* [INSTRUCTIONS]:
1) In the section on hardware alarms, replace "core dumps" with "crash dumps" and reproduce the passage that opens with the words containing "The bootflash disk must have" and closes with "an audible alarm.".
2) Answer these questions using the section on hardware alarms.
(a) How much free space must the bootflash disk have?
(b) What external element is used for a visual alarm?
(c) Which LEDs on the faceplate can an alarm illuminate?

* [DOCUMENT SECTION]:
== Segment start ==

Monitoring Hardware Using Alarms

Router Design and Monitoring Hardware

The Cisco ISR 4451-X are designed to send alarm notifications when problems are detected, allowing you to monitor the network remotely. You do not need to use show commands to poll devices on a routine basis; however, you can perform onsite monitoring if you choose.

Disk Monitoring

Bootflask Disk Monitoring

The bootflash disk must have enough free space to store two core dumps. This condition is monitored and if the bootflash disk is too small to store two core dumps, a syslog alarm is generated

Example

Aug 22 13:40:41.038 R0/0: %FLASH_CHECK-3-DISK_QUOTA: Flash disk quota exceeded [free space is 7084440 kB] - Please clean up files on bootflash.
 

The size of the bootflash disk must also be at least twice the size of the physical memory installed on the router. Another syslog alarm is generated if this condition is not met.

Onsite Network Administrator Responds to Audible or Visual Alarms

About Audible and Visual Alarms

An external element can be connected to a power supply using the DB-25 alarm connector on the power supply. The external element is a DC light bulb for a visual alarm and a bell for an audible alarm.

If an alarm illuminates the CRIT, MIN, or MAJ LED on the Cisco ISR 4451-X faceplate, and a visual or audible alarm is wired, the alarm also activates an alarm relay in the power supply DB-25 connector. The bell rings or the light bulb flashes.

== Segment end ==

* [DATA SUPPLIED]:
== Segment start ==

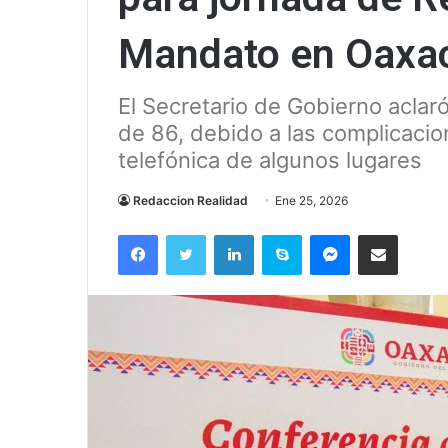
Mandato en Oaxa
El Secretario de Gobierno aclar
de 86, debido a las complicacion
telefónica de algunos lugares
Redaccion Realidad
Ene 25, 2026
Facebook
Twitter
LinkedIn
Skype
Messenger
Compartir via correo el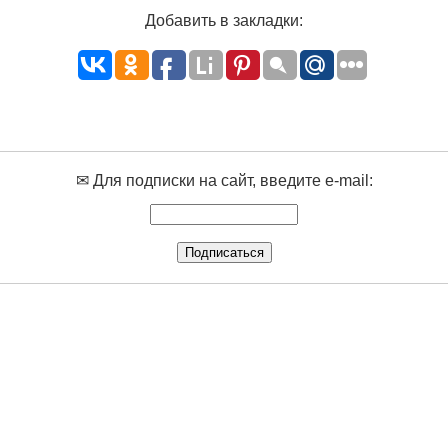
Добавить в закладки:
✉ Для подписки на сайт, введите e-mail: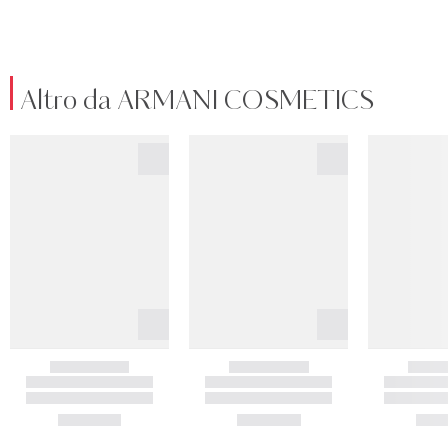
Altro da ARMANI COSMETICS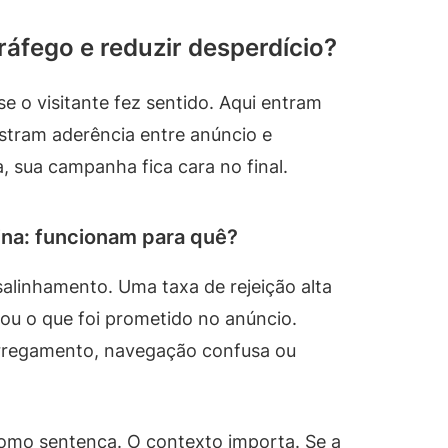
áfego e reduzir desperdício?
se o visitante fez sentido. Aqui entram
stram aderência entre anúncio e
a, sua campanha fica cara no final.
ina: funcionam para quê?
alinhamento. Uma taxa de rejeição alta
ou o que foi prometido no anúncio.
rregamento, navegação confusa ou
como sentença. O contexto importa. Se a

== Segment end ==
== Segment start ==

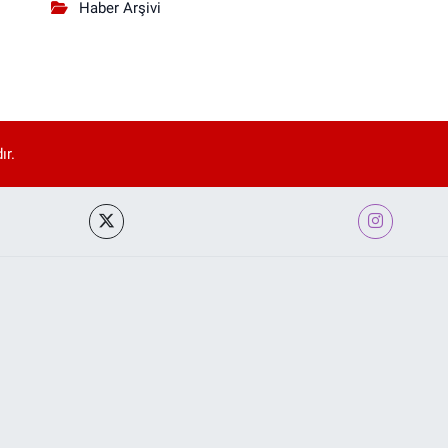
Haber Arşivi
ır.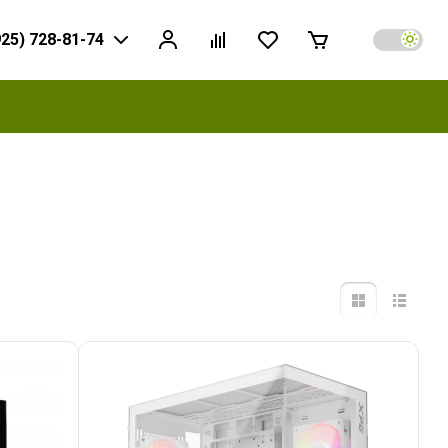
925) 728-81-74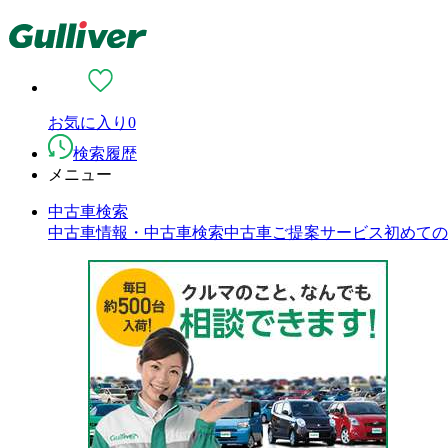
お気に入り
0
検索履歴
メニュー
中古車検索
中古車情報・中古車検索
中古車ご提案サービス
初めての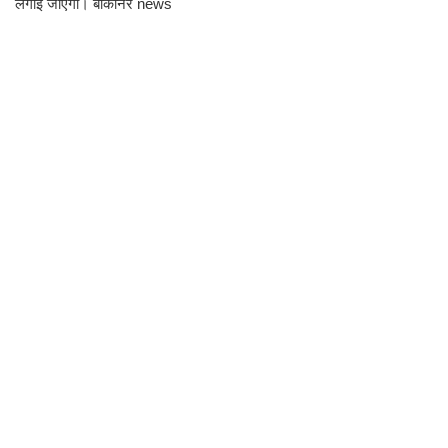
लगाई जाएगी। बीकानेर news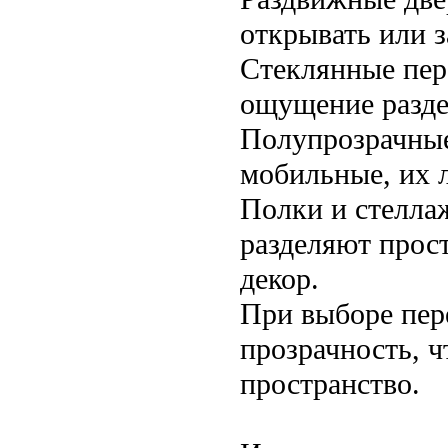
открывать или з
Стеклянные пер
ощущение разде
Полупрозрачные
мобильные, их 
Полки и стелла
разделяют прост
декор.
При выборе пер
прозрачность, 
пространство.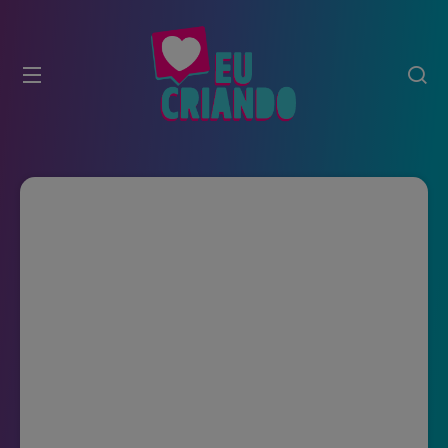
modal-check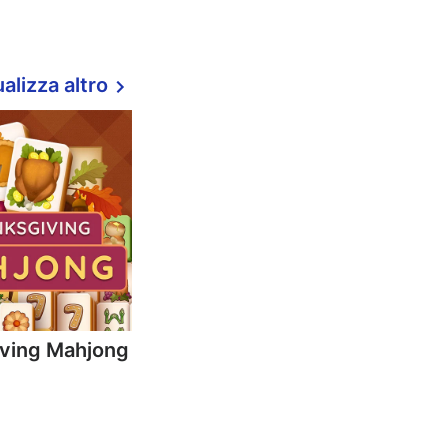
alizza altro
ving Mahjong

== Segment end ==
== Segment start ==

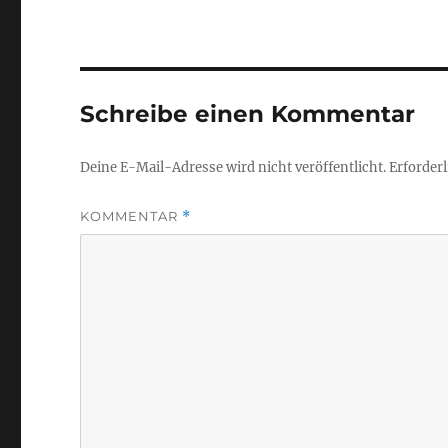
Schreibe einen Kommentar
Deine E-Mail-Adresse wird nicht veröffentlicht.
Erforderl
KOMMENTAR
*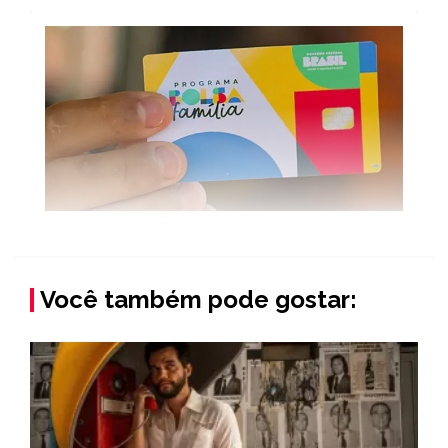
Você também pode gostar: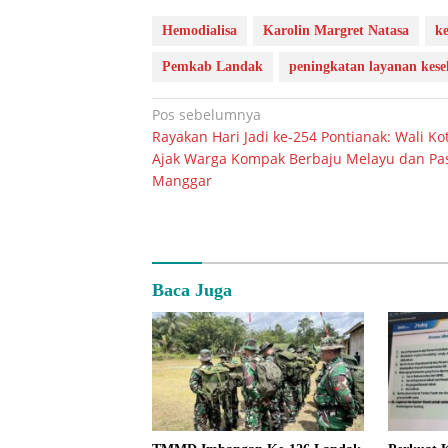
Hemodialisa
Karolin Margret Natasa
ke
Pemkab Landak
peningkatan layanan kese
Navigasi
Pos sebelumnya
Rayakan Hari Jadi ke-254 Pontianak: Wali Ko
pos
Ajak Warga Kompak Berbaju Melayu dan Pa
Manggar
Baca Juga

== Segment end ==

* [TASK-BY-TASK ANSWERS]:
1)
The bootflash disk must have enough free space to store two crash dumps. This condition is monitored and if the bootflash disk is too small to store two crash dumps, a syslog alarm is generated

Example

Aug 22 13:40:41.038 R0/0: %FLASH_CHECK-3-DISK_QUOTA: Flash disk quota exceeded [free space is 7084440 kB] - Please clean up files on bootflash.
 

The size of the bootflash disk must also be at least twice the size of the physical memory installed on the router. Another syslog alarm is generated if this condition is not met.

Onsite Network Administrator Responds to Audible or Visual Alarms

About Audible and Visual Alarms

An external element can be connected to a power supply using the DB-25 alarm connector on the power supply. The external element is a DC light bulb for a visual alarm and a bell for an audible alarm.

2)
(a) Enough free space to store two core dumps.
(b) A DC light bulb.
(c) The CRIT, MIN, and MAJ LEDs.